In the US, the free radio movement is much smaller than the free software (or Open Source) movement, but the impetus behind the two is much the same: distribute the best tools for communication that we can create together, as widely and freely as possible. ((Indeed, if you want weirdly direct evidence of the movement's cultural similarities, check out Radio Free Linux, which broadcasts computerized readings of Linux's source code...))
The biggest difference is that while software code is largely unregulated, the airwaves aren't. Though public property, radio frequencies are assigned and legally protected by the US gov't. Still, transmitters are within the financial grasp of most people, there is a legal process available for licensing small radio stations, and, when it comes right down to it, for most people in the developed world, access to microradio is not a life-and-death issue, as the Net, palmtop publishing, even good old photocopied-fliers-taped-to-telephone-poles are all widely available. I'm down with free radio, but I not depending on it.

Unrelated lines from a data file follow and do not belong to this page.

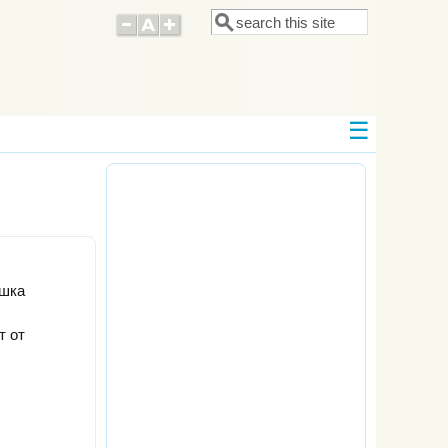
Поиск
Форма поиска
ушка
т от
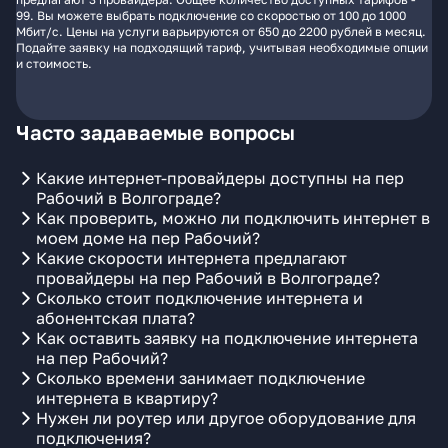
99. Вы можете выбрать подключение со скоростью от 100 до 1000
Мбит/с. Цены на услуги варьируются от 650 до 2200 рублей в месяц.
Подайте заявку на подходящий тариф, учитывая необходимые опции
и стоимость.
Часто задаваемые вопросы
Какие интернет-провайдеры доступны на пер
Рабочий в Волгограде?
Как проверить, можно ли подключить интернет в
моем доме на пер Рабочий?
Какие скорости интернета предлагают
провайдеры на пер Рабочий в Волгограде?
Сколько стоит подключение интернета и
абонентская плата?
Как оставить заявку на подключение интернета
на пер Рабочий?
Сколько времени занимает подключение
интернета в квартиру?
Нужен ли роутер или другое оборудование для
подключения?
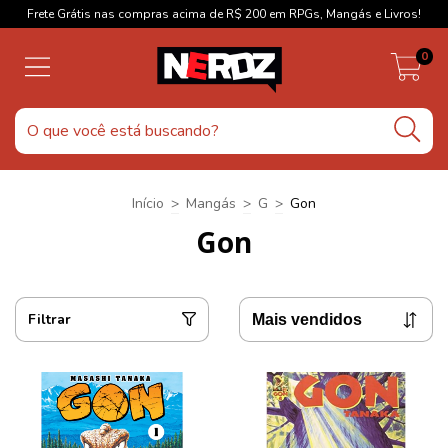
Frete Grátis nas compras acima de R$ 200 em RPGs, Mangás e Livros!
0
Início
>
Mangás
>
G
>
Gon
Gon
Filtrar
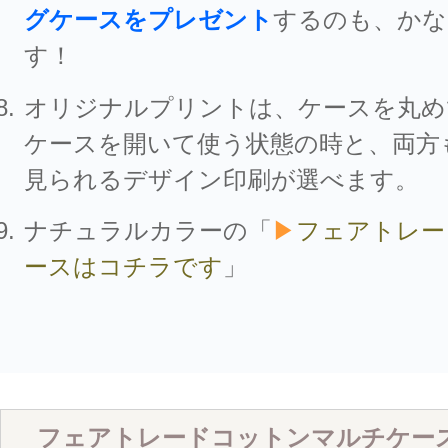
グケースをプレゼント
するのも、かな
す！
オリジナルプリントは、ケースを丸め
ケースを開いて使う状態の時と、両方
見られるデザイン印刷が選べます。
ナチュラルカラーの「
▶
フェアトレー
ースはコチラです
」
フェアトレードコットンマルチケー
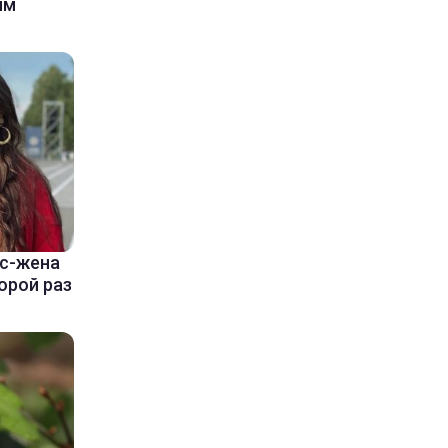
ым
кс-жена
орой раз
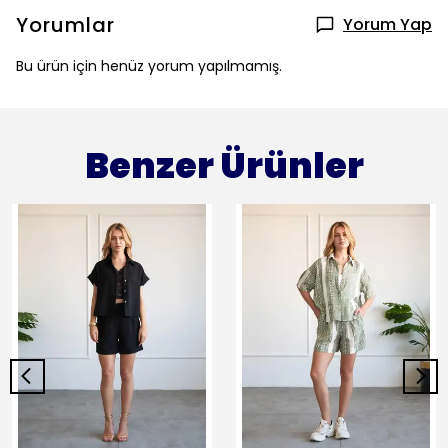
Yorumlar
Yorum Yap
Bu ürün için henüz yorum yapılmamış.
Benzer Ürünler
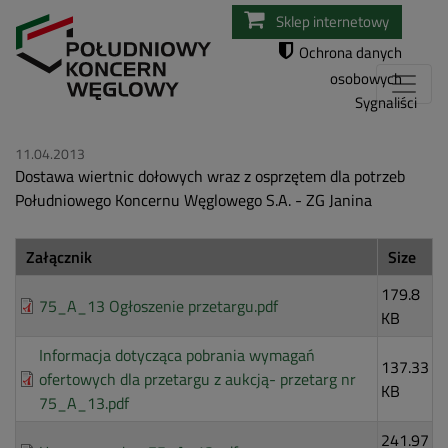
Przejdź
Sklep internetowy
do
Ochrona danych
treści
osobowych
Sygnaliści
11.04.2013
Dostawa wiertnic dołowych wraz z osprzętem dla potrzeb
Południowego Koncernu Węglowego S.A. - ZG Janina
Załącznik
Size
179.8
75_A_13 Ogłoszenie przetargu.pdf
KB
Informacja dotycząca pobrania wymagań
137.33
ofertowych dla przetargu z aukcją- przetarg nr
KB
75_A_13.pdf
241.97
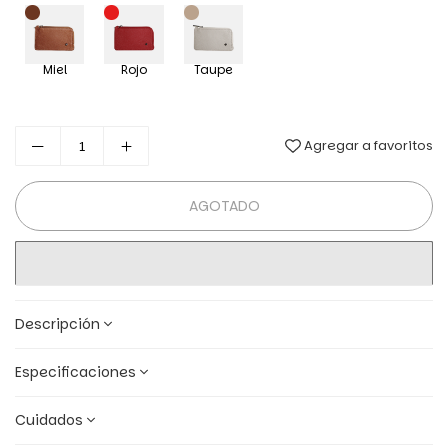
Miel
Rojo
Taupe
Agregar a favoritos
AGOTADO
Descripción
Especificaciones
Cuidados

Which is where I and most of the Indian Subcontinent part ways. For the vast majority of Indians, radio is a critical tool for spreading knowledge, organizing community resources and pursuing sustainable development.
But, as Indian entrepreneur Suhit Anantula points out in an excellent blog entry, 780,000 Windows, All Shut, the Indian govenment is incredibly resistant to loosening controls over radio frequencies:
"780,000 channels. That is the total number of "community radio stations" possible in India.
"Rural India's best ICT tool till date is The Radio: Rural India's Window to the world. It is by far the best and cheapest way to deliver e-content over a large population and a large geographical area. It underlines the fact that the best technological solution for rural India is still Wireless Tech.
"If this is true, then why is it still not permitted to start a "community radio". One of the easiest ways to provide information, educational content, market prices, agri-extension guidance in all the possible languages [& dialects] in India and being as local and relevant as possible is through the radio.
"Frederick Noronha writes about how the Government of India controls the airwaves and makes it almost impossible to start a "community radio" disallowing a chance to the millions of Indias "to come out of the cycle of poverty"."
There's more here, a lot more. Well worth a read. (Thanks, Rajiv!)
Even though (and perhaps because) we have national forest and national park systems, we have groups like The Nature Conservancy, which buy up land and manage it for posterity.
Consider, too, that some non-profit could buy up frequencies, even though they're already public property, and essentially manage and sub-lease them.
Small radio stations may come and go, especially ultra-low-budget public-service or politically-active ones, but The Spectrum Conservancy remains, and when one tiny radio station is done with that frequency, it gets handed off to another.
Thanks for the thought-provoking entry.